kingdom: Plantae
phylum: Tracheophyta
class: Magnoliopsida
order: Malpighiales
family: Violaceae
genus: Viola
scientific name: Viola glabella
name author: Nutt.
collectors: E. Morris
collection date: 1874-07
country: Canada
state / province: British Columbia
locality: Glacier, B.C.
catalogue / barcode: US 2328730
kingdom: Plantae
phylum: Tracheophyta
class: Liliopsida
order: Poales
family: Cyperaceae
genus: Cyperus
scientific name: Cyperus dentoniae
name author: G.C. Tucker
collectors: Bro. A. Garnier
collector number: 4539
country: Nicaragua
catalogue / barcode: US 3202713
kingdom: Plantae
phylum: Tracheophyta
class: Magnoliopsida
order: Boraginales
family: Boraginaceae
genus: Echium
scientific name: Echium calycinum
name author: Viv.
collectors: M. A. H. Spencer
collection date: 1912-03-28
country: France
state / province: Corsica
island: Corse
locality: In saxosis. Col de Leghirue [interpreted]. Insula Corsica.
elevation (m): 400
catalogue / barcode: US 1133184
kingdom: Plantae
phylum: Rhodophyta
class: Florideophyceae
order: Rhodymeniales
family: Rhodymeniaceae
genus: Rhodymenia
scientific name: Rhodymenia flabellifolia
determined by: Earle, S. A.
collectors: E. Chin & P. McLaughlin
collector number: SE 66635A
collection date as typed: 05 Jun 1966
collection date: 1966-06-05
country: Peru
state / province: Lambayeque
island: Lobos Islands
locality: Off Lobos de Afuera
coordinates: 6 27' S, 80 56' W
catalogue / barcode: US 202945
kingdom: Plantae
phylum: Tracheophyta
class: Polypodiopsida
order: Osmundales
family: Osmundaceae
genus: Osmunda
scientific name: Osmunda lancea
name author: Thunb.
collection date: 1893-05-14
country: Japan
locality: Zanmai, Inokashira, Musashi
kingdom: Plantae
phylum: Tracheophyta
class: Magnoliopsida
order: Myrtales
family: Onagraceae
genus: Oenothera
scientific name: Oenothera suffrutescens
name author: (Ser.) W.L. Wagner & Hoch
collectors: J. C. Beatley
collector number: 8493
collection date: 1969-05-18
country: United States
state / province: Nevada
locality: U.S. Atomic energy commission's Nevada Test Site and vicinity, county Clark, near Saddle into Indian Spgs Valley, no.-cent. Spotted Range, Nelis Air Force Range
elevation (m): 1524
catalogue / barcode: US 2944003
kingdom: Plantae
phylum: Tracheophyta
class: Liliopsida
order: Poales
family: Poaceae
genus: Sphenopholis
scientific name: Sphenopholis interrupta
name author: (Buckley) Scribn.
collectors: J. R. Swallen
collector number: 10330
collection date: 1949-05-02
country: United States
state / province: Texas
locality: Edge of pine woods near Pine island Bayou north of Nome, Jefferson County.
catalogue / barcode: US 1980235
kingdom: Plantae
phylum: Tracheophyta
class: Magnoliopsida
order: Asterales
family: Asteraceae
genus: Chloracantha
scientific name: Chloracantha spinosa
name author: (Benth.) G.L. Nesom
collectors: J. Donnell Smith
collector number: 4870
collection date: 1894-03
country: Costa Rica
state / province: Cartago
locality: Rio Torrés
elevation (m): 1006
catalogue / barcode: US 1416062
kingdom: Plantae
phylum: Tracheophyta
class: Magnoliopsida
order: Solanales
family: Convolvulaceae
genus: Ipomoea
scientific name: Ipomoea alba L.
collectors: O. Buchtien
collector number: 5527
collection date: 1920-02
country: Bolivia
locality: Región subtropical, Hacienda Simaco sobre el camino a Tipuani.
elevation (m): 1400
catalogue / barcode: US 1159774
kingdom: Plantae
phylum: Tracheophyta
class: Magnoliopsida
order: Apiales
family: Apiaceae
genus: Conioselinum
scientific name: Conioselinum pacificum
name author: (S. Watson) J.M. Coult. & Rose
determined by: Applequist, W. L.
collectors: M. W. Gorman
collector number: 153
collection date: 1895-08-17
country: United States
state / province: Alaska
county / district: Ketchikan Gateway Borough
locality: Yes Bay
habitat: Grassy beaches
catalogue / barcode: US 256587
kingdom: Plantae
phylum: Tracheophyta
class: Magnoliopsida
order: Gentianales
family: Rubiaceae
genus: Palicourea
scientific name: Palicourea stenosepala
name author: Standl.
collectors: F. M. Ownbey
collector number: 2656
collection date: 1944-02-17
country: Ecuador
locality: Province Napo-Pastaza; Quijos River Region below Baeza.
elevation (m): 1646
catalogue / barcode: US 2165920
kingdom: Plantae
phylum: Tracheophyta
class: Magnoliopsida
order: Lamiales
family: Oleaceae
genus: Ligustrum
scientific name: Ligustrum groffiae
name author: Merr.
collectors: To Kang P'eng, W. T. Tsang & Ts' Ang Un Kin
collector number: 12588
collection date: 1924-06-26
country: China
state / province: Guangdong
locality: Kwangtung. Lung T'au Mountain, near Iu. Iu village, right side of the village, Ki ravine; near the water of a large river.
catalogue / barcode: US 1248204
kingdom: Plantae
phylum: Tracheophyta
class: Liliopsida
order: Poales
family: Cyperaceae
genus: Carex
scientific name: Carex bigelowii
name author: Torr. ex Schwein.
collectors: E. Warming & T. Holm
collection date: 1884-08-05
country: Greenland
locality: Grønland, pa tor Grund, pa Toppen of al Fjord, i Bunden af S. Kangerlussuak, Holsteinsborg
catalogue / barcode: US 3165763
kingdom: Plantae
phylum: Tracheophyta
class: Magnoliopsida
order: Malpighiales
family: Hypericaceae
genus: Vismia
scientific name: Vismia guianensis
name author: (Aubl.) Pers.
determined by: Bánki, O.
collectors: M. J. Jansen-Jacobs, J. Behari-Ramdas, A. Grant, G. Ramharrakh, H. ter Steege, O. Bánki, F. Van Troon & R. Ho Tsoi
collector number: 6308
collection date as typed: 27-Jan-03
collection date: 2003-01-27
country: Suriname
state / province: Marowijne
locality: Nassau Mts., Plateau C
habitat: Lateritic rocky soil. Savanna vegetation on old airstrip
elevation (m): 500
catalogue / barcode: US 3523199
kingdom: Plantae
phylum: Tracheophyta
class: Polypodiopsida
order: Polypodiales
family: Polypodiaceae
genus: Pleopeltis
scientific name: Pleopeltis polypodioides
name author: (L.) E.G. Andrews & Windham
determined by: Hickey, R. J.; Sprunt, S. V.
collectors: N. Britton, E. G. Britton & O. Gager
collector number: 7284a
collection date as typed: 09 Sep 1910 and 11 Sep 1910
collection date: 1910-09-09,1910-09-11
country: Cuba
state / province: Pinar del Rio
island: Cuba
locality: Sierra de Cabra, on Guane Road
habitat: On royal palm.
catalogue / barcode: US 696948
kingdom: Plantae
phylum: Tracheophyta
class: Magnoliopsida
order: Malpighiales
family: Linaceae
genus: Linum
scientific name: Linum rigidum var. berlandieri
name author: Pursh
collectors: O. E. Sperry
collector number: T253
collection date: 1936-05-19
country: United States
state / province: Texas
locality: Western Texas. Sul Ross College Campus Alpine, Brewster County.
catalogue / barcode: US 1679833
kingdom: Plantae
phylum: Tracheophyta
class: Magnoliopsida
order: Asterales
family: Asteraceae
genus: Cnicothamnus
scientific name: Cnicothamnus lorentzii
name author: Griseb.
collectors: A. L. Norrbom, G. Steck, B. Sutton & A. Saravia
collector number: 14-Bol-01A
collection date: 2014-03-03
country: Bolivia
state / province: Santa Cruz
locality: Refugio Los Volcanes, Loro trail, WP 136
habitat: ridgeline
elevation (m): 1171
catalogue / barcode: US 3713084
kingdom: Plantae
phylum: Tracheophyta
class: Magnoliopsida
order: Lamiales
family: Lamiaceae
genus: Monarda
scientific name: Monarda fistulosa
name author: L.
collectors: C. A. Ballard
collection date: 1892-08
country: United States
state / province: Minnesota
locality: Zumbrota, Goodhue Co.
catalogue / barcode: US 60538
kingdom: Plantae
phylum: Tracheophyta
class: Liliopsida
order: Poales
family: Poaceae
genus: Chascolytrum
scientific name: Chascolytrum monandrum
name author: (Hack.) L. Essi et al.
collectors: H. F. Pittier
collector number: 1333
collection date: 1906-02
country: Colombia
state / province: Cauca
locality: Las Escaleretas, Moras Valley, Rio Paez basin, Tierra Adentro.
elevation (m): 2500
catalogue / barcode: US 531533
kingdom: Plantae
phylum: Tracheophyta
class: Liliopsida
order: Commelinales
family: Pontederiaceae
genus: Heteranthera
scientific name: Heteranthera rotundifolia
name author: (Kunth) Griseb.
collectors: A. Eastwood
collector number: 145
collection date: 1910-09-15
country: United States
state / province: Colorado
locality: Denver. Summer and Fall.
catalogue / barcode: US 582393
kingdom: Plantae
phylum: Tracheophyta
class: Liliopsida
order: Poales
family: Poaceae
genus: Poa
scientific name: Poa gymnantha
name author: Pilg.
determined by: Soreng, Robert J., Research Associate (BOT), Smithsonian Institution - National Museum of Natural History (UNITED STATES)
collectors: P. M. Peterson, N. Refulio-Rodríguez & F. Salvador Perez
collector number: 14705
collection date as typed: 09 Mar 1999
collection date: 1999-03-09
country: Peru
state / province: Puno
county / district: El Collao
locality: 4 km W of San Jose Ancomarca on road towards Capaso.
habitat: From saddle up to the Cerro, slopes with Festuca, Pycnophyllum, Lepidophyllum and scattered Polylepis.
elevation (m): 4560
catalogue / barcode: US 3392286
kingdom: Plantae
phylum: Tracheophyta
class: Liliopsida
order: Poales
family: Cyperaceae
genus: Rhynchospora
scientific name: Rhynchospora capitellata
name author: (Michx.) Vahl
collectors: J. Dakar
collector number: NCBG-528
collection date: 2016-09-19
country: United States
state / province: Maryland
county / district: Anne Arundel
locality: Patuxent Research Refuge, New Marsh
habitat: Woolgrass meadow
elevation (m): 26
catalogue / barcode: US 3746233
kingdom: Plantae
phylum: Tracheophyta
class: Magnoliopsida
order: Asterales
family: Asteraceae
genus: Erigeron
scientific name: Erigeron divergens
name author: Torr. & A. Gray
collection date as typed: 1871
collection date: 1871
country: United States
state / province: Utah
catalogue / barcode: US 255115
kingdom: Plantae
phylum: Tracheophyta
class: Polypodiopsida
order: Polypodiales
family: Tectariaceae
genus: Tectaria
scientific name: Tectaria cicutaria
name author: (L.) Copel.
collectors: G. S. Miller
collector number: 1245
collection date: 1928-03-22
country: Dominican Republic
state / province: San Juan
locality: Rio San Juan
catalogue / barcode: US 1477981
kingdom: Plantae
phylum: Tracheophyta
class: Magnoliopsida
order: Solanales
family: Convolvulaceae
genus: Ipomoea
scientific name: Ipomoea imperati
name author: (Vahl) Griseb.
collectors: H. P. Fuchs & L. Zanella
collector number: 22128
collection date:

■ ■ ■ ■ ■ ■ ■

■ **Description of the task**
Reproduce verbatim the lines of the records beginning with the one containing "scientific name: Echium calycinum" and ending with the one containing "determined by: Earle, S. A.", both included.

■ **Written response**
scientific name: Echium calycinum
name author: Viv.
collectors: M. A. H. Spencer
collection date: 1912-03-28
country: France
state / province: Corsica
island: Corse
locality: In saxosis. Col de Leghirue [interpreted]. Insula Corsica.
elevation (m): 400
catalogue / barcode: US 1133184
kingdom: Plantae
phylum: Rhodophyta
class: Florideophyceae
order: Rhodymeniales
family: Rhodymeniaceae
genus: Rhodymenia
scientific name: Rhodymenia flabellifolia
determined by: Earle, S. A.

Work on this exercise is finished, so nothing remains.